Leadership and Management Briefings

One of the most consistent governance failures I encounter is the gap between IT’s understanding of governance requirements and senior management’s understanding of why those requirements exist and what they are being asked to own. I provide structured briefings that translate IT governance into the language of corporate risk, helping senior leaders understand what they are accountable for and why it matters, and helping IT managers make the case for governance in terms that resonate at board level.

 

Working Together

IT governance engagements vary considerably in scope. Some begin with a client who wants a governance structure built from scratch. Others begin with a DR or ISM engagement where governance gaps emerge as a significant underlying issue.

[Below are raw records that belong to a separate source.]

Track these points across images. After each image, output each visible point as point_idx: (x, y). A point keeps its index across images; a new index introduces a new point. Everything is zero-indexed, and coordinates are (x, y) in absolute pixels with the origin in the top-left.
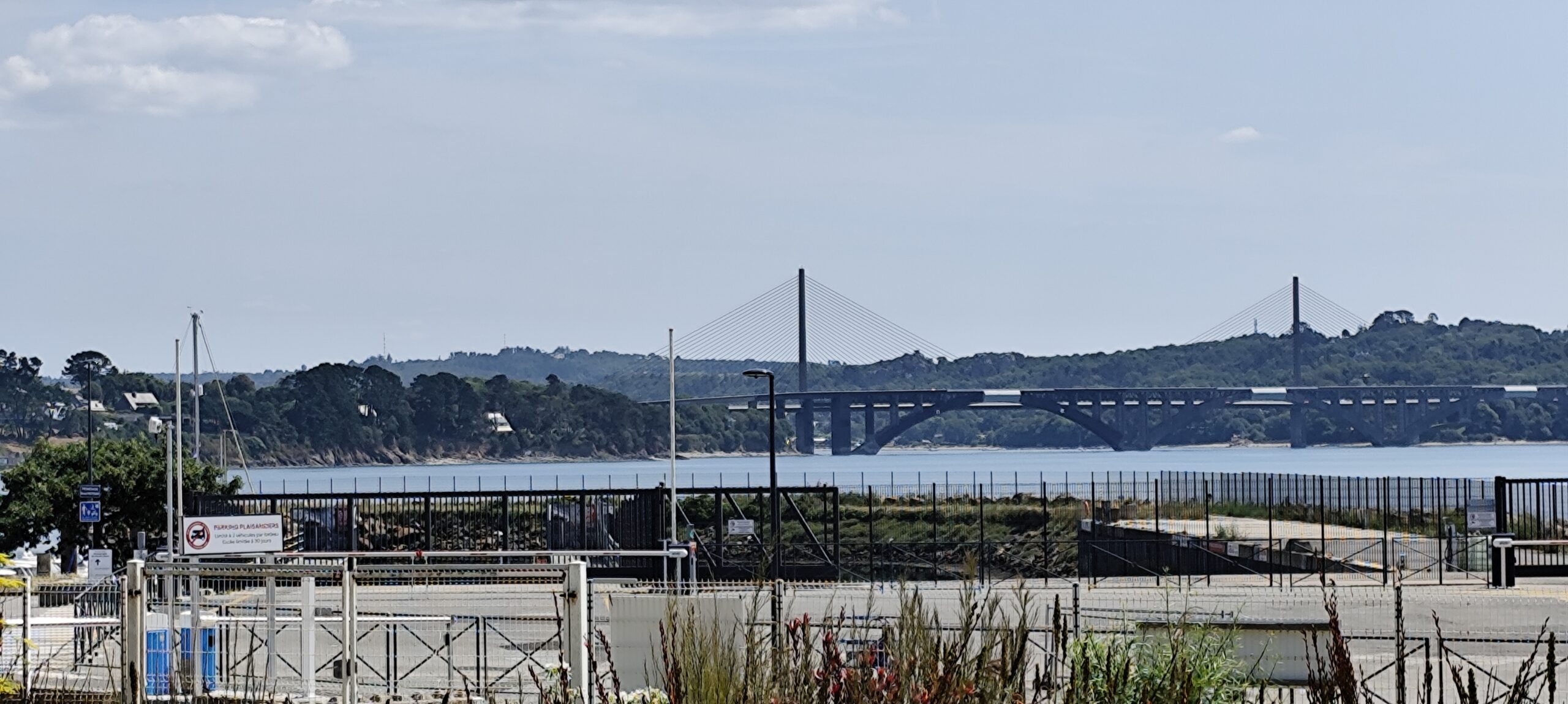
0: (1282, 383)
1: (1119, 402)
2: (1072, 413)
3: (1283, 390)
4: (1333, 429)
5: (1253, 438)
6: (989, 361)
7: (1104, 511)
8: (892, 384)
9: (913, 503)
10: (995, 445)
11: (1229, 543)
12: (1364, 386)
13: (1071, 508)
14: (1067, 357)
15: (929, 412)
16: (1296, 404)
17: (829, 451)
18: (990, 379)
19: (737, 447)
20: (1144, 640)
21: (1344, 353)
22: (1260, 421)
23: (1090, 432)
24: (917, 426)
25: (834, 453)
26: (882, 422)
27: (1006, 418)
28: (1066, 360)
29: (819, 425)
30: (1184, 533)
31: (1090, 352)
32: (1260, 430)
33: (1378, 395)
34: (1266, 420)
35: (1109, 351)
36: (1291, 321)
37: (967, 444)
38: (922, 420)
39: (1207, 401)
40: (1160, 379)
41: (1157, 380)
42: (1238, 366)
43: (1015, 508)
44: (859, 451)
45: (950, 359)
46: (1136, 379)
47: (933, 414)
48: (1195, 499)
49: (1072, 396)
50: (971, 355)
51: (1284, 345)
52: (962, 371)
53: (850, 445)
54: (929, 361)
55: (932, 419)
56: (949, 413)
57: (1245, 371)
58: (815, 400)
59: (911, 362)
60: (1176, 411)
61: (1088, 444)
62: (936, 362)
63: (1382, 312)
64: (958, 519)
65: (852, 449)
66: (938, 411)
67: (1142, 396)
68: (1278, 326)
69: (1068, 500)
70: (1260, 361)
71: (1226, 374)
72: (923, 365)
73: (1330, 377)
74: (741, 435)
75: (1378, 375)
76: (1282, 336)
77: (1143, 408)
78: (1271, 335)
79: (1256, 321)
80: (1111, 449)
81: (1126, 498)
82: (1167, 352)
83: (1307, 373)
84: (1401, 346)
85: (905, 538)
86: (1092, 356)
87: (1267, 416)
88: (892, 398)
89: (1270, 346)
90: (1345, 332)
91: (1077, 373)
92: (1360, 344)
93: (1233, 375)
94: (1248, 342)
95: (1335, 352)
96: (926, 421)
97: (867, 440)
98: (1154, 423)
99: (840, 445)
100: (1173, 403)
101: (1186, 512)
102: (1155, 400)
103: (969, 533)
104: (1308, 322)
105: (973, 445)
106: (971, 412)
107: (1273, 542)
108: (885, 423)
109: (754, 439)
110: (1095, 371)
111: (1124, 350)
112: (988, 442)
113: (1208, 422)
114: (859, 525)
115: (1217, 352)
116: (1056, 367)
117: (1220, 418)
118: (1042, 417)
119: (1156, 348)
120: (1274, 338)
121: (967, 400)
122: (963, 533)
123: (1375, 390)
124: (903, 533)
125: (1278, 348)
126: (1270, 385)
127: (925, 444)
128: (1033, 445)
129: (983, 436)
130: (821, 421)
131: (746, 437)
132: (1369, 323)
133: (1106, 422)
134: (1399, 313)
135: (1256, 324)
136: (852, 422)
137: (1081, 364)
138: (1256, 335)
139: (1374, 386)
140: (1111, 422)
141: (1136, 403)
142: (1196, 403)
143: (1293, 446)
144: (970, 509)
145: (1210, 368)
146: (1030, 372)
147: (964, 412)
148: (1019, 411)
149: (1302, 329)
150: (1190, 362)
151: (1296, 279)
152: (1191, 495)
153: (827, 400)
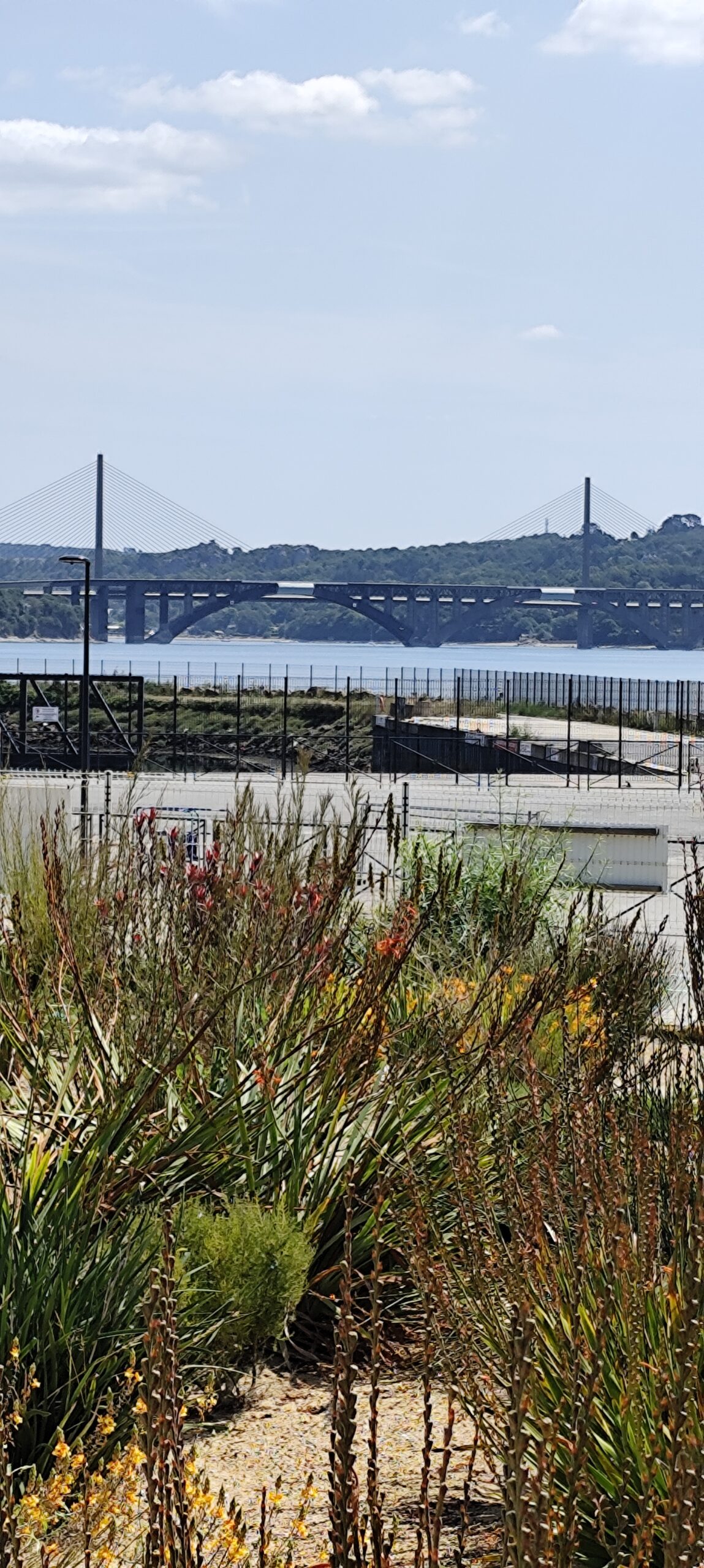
0: (571, 583)
1: (412, 598)
2: (364, 607)
3: (572, 590)
4: (619, 630)
5: (540, 638)
6: (284, 553)
7: (399, 707)
8: (187, 573)
9: (208, 693)
10: (287, 638)
11: (523, 743)
12: (650, 588)
13: (365, 703)
14: (360, 551)
15: (224, 602)
16: (584, 604)
17: (123, 639)
18: (284, 571)
19: (32, 632)
20: (475, 841)
21: (632, 555)
22: (548, 621)
23: (381, 628)
24: (210, 616)
25: (128, 642)
26: (176, 611)
27: (300, 610)
28: (359, 555)
29: (114, 613)
30: (478, 730)
31: (384, 547)
32: (548, 630)
33: (664, 598)
34: (553, 620)
35: (402, 547)
36: (582, 522)
37: (260, 635)
38: (216, 610)
39: (497, 599)
40: (451, 576)
41: (449, 577)
42: (528, 565)
43: (310, 701)
44: (152, 639)
45: (245, 550)
46: (429, 575)
47: (228, 605)
48: (487, 698)
49: (363, 589)
50: (267, 546)
51: (574, 545)
52: (257, 562)
53: (144, 634)
54: (225, 551)
55: (225, 610)
56: (243, 603)
57: (534, 571)
58: (111, 587)
59: (207, 552)
60: (466, 608)
61: (379, 639)
62: (231, 552)
63: (671, 515)
64: (253, 711)
65: (146, 637)
66: (232, 602)
67: (434, 593)
68: (569, 526)
69: (363, 695)
70: (550, 561)
71: (516, 572)
72: (219, 555)
73: (616, 578)
74: (36, 620)
75: (665, 578)
76: (573, 536)
77: (434, 604)
78: (561, 535)
79: (547, 521)
80: (401, 645)
81: (420, 694)
82: (459, 549)
83: (596, 574)
84: (689, 549)
85: (200, 729)
86: (386, 551)
87: (555, 616)
88: (187, 586)
89: (561, 546)
90: (634, 535)
91: (369, 568)
92: (649, 546)
93: (523, 574)
94: (539, 542)
95: (623, 555)
96: (220, 612)
97: (161, 629)
98: (445, 620)
99: (134, 633)
100: (464, 600)
101: (479, 710)
102: (445, 596)
103: (263, 725)
104: (598, 523)
105: (265, 637)
106: (264, 603)
107: (572, 743)
108: (179, 612)
109: (49, 625)
110: (388, 566)
111: (417, 546)
112: (280, 634)
113: (498, 620)
114: (154, 715)
115: (509, 551)
116: (350, 561)
117: (509, 617)
118: (334, 610)
119: (448, 545)
120: (564, 539)
121: (262, 591)
122: (257, 725)
123: (661, 593)
124: (199, 723)
125: (568, 549)
126: (560, 585)
127: (217, 634)
128: (325, 638)
129: (276, 628)
130: (116, 608)
131: (40, 622)
132: (657, 526)
133: (397, 617)
134: (688, 516)
135: (547, 524)
136: (147, 611)
137: (374, 559)
138: (546, 535)
139: (661, 589)
140: (401, 617)
141: (428, 599)
142: (487, 601)
143: (580, 647)
144: (266, 701)
145: (500, 566)
146: (324, 565)
147: (258, 604)
148: (312, 604)
149: (592, 531)
150: (481, 560)
151: (588, 480)
152: (483, 693)
153: (123, 588)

Others begin with a senior leader who has read an audit report, experienced an incident, or simply started to question whether the organisation’s IT decision-making is as structured as it should be.

Whatever the starting point, the approach is the same: understand what the organisation actually needs, design something it can own and sustain, and be honest about the gap between what the documentation says and what the organisation can realistically operate. Governance that exists on paper and governance that works are not the same thing. The goal is the latter.